Words are place holders in the mind that stand for things in the real world, and that opened a floodgate of communication and leveraged our intelligence up a few notches. The great thing about words is that they aren't constrained by reality. We can tell others about a boulder that's blocking the path, but the boulder can also float up in the air and vanish in a shower of blue sparks. Language rules!

Language was soon followed by lying, and almost immediately after that, religion.

We've got to realize that our intellect is recent development which is awkwardly bolted on to a much older brain.

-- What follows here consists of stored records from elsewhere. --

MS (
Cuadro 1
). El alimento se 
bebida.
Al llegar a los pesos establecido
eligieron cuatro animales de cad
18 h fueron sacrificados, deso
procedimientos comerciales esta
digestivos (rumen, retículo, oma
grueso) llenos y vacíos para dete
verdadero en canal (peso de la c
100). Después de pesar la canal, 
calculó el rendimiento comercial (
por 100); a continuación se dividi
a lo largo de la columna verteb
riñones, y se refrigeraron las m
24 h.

It's provided us with an astounding increase in our ability to understanding the world, but mainly it has allowed us to justify doing horrible things to our fellow creatures that would make most other creatures blanch.

Since language and symbolic thought have such power for understanding, compassion and cruelty, it's interesting to imagine where artificial intelligence may lead. A super-intelligent automaton may be able to ask "why?" but I'd be afraid that it might ask, "why not?"
C Wolfe (Bloomington IN)
Yeah, but I'd still like to see some of our more popular and articulate commenters take on that question of why it's OK to kill an innocent tapeworm, but not OK to kill an innocent human.

Or why, if given the choice of rescuing a human toddler or a Labrador retriever from a burning building (no fudging; you can't save both), most of us (nearly all of us? all of us?) would rescue the toddler of our own species.
dbsweden (Sweden)
Question for Mr. Scruton: Since we are animals who have simply evolved a bit, and since we simply have a larger frontal lobe, and since free will is a myth that has been replaced by genes and environment as shown by science, how can we be sure that we are so important that we are superior to those "animals" referred to in this essay?

Since those "animals" referred to are still largely unknown in many ways, how can we be sure that we humans are superior?

These are questions only science can answer while philosophers argue about how many angels can dance on the head of a pin.
Reinhold (Florida)
If science/scientists were to ANSWER questions, they'd simply move into the tasks of religion. In fact, science never ANSWERS questions; it simply states hypotheses, which are, in the scientific dialog, either corroborated progressively or challenged so as to be restated in altered format to account for the newly understood facts. Even animals can imagine prefigured, different universes and then work toward one of them that they desire. No wills are "free"; all wills are "conditioned by what is possible" and "conditioned by what is imaginably desirable." So, methinks that neither philosophers nor scientists need worry about how "free" wills are or how spiritual stuff (angels)interacts with physical stuff (pins). The puzzle why I am uniquely me and thus alone in the universe while sensing a mirror-neuron conditioned connection to other such subjective universe-experiences--animal or human--cannot be relegated to one discipline; it's a question all of us ponder to varying degrees, no?
dbsweden (Sweden)
No, Reinhold.
LBJr (New York)
Pray tell when was the last time a philosopher took on the pin-head-dancing-angel quandary? I believe it was when science [natural philosophy] was working out epicycles, equants, and eccentrics.

Science and philosophy work best when they work together. Mr. Scruton's essay may be flawed, but it inspires thought. It gets us thinking. All, and I mean all, the most interesting scientists have been reasonably well versed in philosophy. E.g. Einstein, Bohr, Feynman, Galileo, Newton, Leibniz, Laplace, Ptolemy, Galen,... etc.